TASK INSTRUCTIONS
Report each line of the data that includes the word "index".

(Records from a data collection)
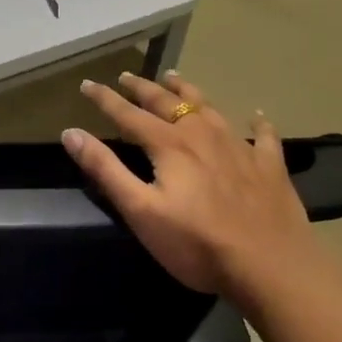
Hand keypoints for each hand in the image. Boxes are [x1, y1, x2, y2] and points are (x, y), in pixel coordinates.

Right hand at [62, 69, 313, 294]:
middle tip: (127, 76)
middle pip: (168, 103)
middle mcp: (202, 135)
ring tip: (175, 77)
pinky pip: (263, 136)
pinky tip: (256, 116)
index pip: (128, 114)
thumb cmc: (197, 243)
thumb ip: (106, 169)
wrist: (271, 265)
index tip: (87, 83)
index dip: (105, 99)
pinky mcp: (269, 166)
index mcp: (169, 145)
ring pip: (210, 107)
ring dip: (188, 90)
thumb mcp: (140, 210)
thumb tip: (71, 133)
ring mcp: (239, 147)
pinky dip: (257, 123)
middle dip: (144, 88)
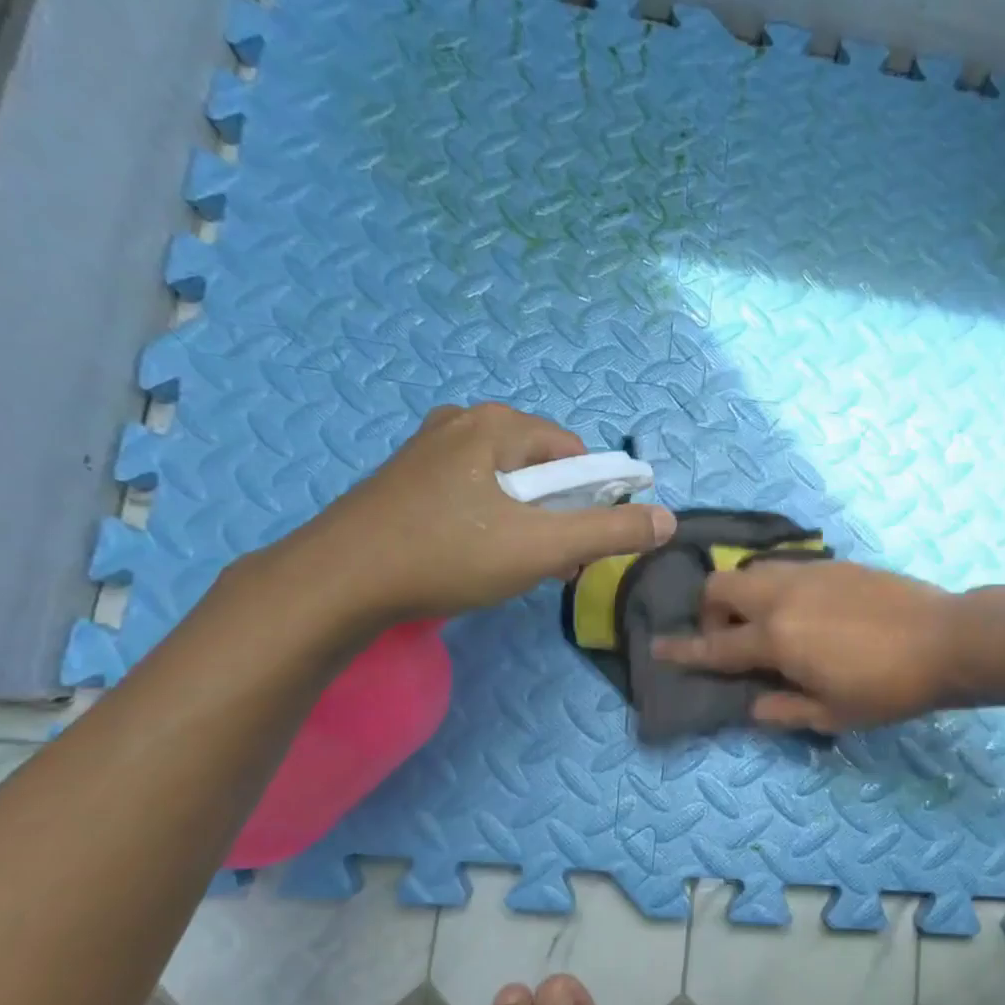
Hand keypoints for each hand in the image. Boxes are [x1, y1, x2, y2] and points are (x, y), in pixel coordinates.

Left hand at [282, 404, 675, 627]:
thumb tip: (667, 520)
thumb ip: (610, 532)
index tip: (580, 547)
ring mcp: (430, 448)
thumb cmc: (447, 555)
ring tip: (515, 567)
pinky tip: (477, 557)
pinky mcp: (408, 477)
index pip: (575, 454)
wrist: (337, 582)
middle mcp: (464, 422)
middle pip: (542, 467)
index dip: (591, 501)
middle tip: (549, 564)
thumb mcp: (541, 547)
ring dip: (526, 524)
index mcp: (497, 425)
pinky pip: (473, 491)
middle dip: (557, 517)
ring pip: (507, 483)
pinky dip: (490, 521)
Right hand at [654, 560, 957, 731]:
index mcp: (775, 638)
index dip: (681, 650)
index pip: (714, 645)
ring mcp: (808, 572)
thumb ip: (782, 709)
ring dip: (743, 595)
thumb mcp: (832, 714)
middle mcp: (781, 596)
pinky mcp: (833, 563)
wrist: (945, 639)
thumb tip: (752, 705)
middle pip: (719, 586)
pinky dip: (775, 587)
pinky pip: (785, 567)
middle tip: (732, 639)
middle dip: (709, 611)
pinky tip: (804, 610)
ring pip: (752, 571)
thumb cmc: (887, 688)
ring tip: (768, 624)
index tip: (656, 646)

YOUR RESPONSE
index pip: (128, 114)
index tip: (87, 83)
index dip: (105, 99)
index mcp: (169, 145)
index tip: (580, 547)
index pip: (575, 454)
index dip: (591, 501)
index mcp: (497, 425)
index mcp: (775, 638)
index dip: (681, 650)
index pip: (714, 645)
index tip: (656, 646)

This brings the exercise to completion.